The short answer is that things like $dx,dy, dr, d\theta$ are not real numbers, so they do not follow the same arithmetic/algebra as real numbers. But, from a more fundamental point of view, I'm pretty sure that you're currently thinking of $dx,dy,dr,d\theta$ as "infinitesimal changes in a coordinate", but this alone isn't a precise definition. So, in this case, writing something like \begin{equation} dx\, dy = r \, dr \, d \theta \end{equation} makes as much sense as the equation \begin{equation} \ddot{\smile} \alpha = \ddot{\frown} @ \dot{\frown} \end{equation} simply because the symbols haven't been defined properly. It is only after you define the symbols $dx,dy,dr,d\theta$ that you can make sense of equations involving them. The standard way of doing this is taught in courses on differential geometry. Once you learn the proper definitions, you can make sense of an expression like $d(\text{something})$. Such an object is called a $1$-form, and then, you can show that it satisfies a lot of the familiar rules of calculus.

One additional thing is that we can define a "multiplication" between two one-forms. i.e if $\omega$ and $\eta$ are one-forms then we can define a multiplication between them, denoted by \begin{equation} \omega \wedge \eta \end{equation} called the "wedge product". This product satisfies a lot of familiar properties of regular multiplication of real numbers (such as distributive laws, bilinearity etc), except that it is anti-commutative, so \begin{equation} \omega \wedge \eta = - \eta \wedge \omega \end{equation} (so in particular $\omega \wedge \omega = 0$). So, now if you run through your computation again, and you keep track of the order of multiplication, you'll find that \begin{equation} dx \wedge dy = r \, dr \wedge d \theta \end{equation} (the minus sign in $-\sin^2 \theta$ will become $+$, if you treat the order of the wedge product carefully).

I doubt you will have understood much of what I said about the $1$-forms, and that's ok. The most direct answer to your question is that "$dx,dy, dr, d\theta$ etc. are NOT real numbers, so you shouldn't manipulate them as if they are" (even though many physics books and some math books treat them as such).

========

### Activity list
• A. List the symbols that the answer about differential forms says are not real numbers.
• B. Reproduce the stretch of the answer about differential forms from "I doubt you" through "them as such)." word for word.

### Material provided
========

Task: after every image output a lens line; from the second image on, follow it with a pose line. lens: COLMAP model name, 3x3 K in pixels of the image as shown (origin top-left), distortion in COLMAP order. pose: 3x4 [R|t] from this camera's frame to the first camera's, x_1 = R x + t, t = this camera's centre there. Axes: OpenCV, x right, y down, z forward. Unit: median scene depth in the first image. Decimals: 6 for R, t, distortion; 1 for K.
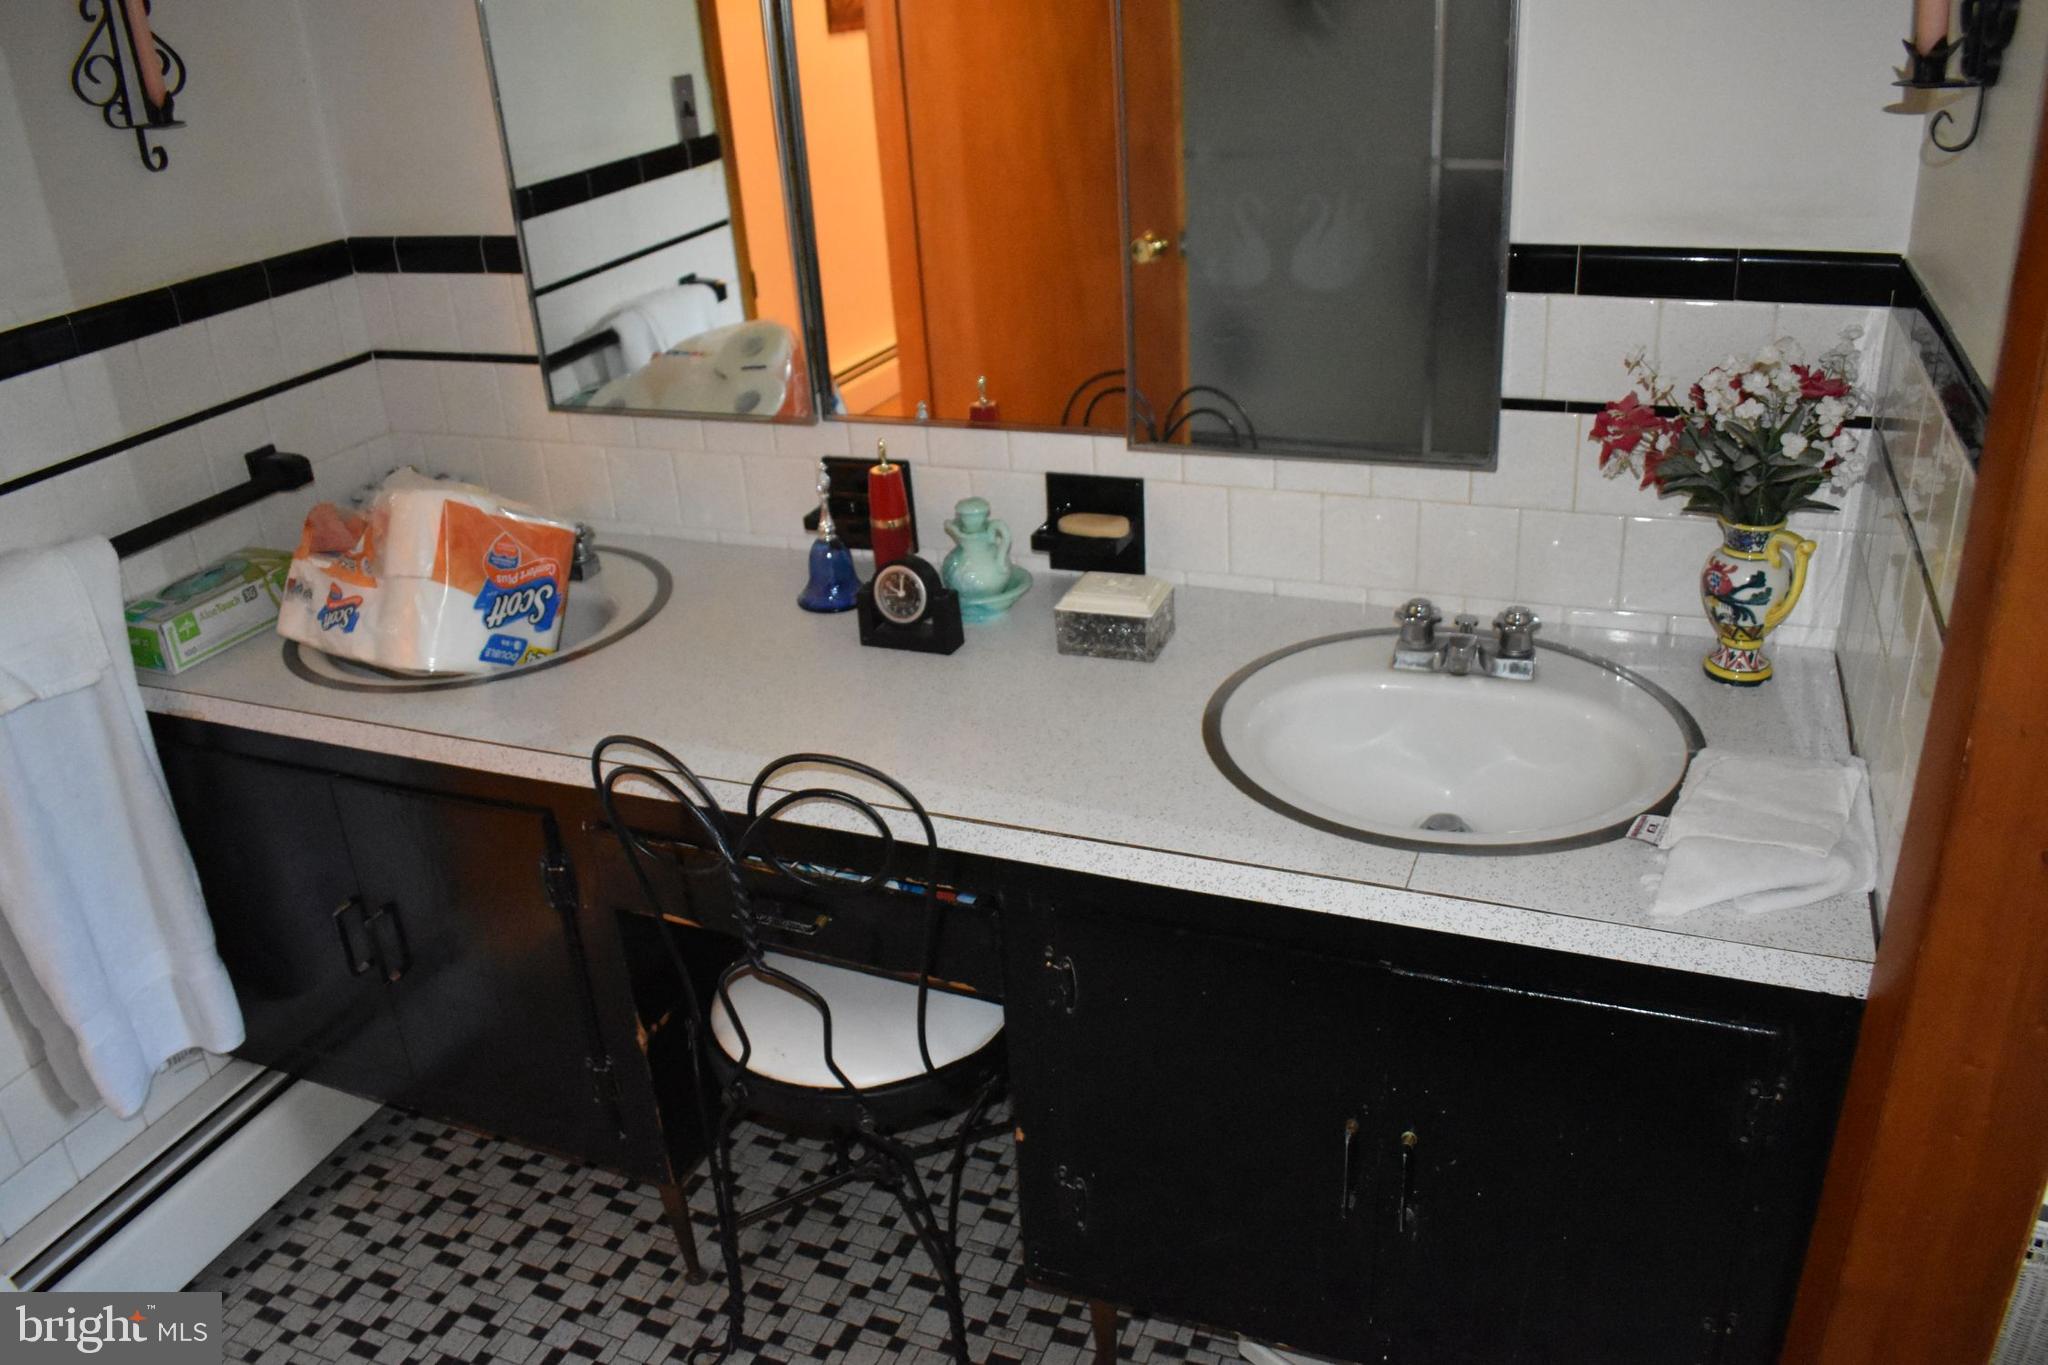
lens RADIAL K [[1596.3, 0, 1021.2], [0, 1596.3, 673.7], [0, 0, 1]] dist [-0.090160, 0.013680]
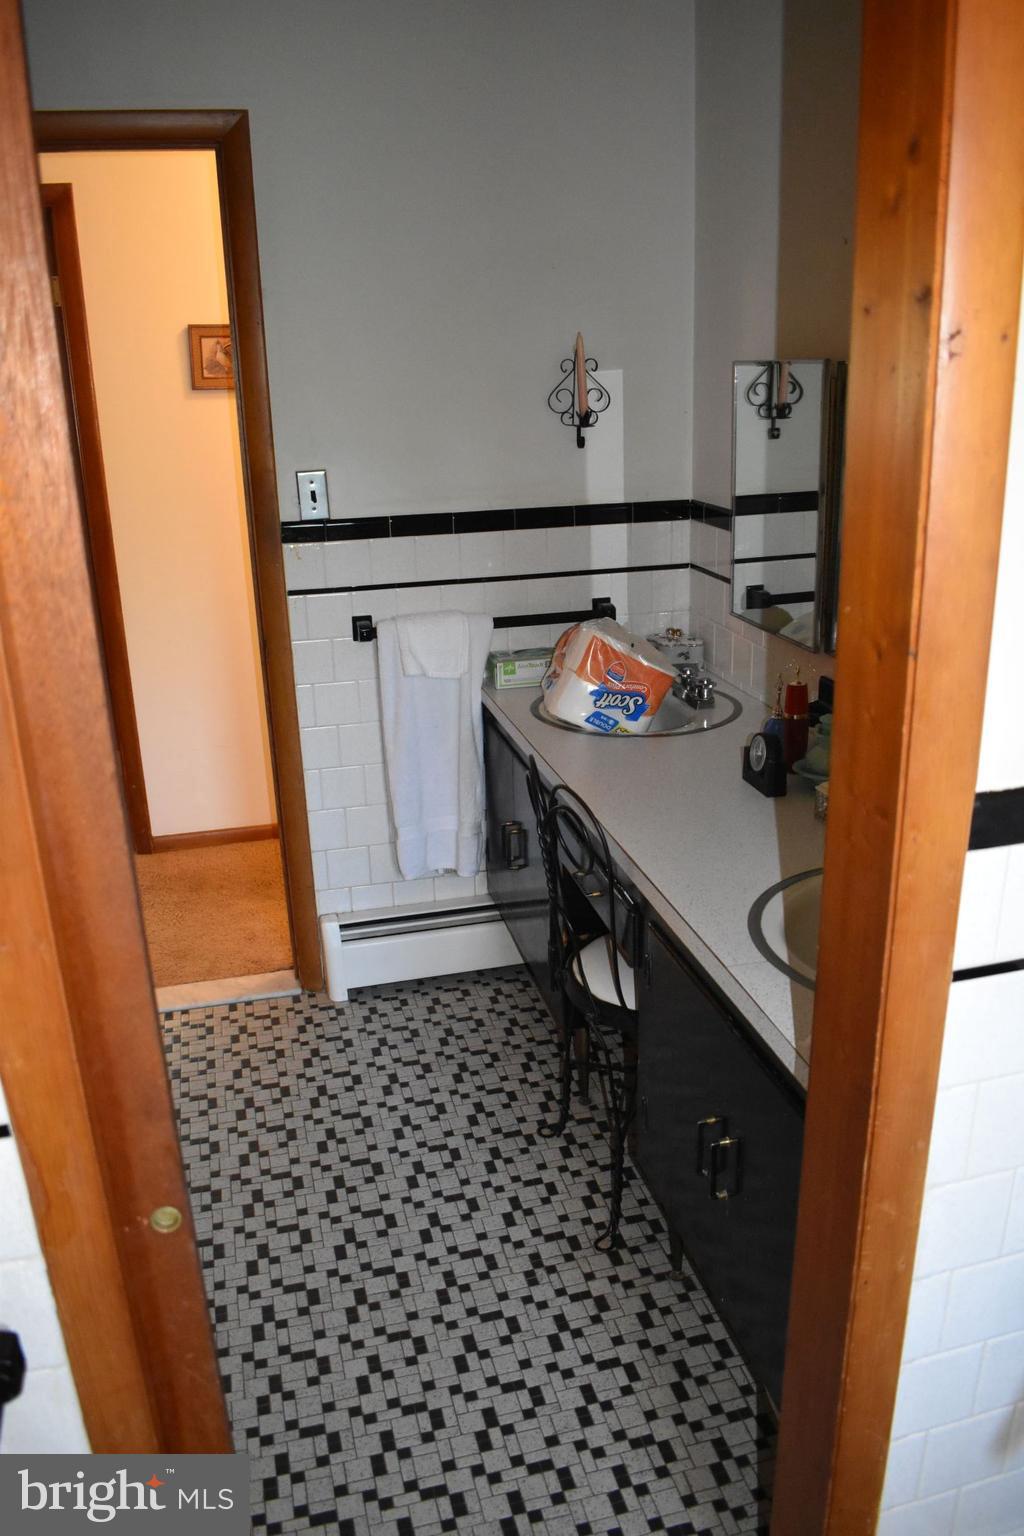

========

### Task-by-task answers
• A. dx, dy, dr, dθ

• B.
I doubt you will have understood much of what I said about the $1$-forms, and that's ok. The most direct answer to your question is that "$dx,dy, dr, d\theta$ etc. are NOT real numbers, so you shouldn't manipulate them as if they are" (even though many physics books and some math books treat them as such).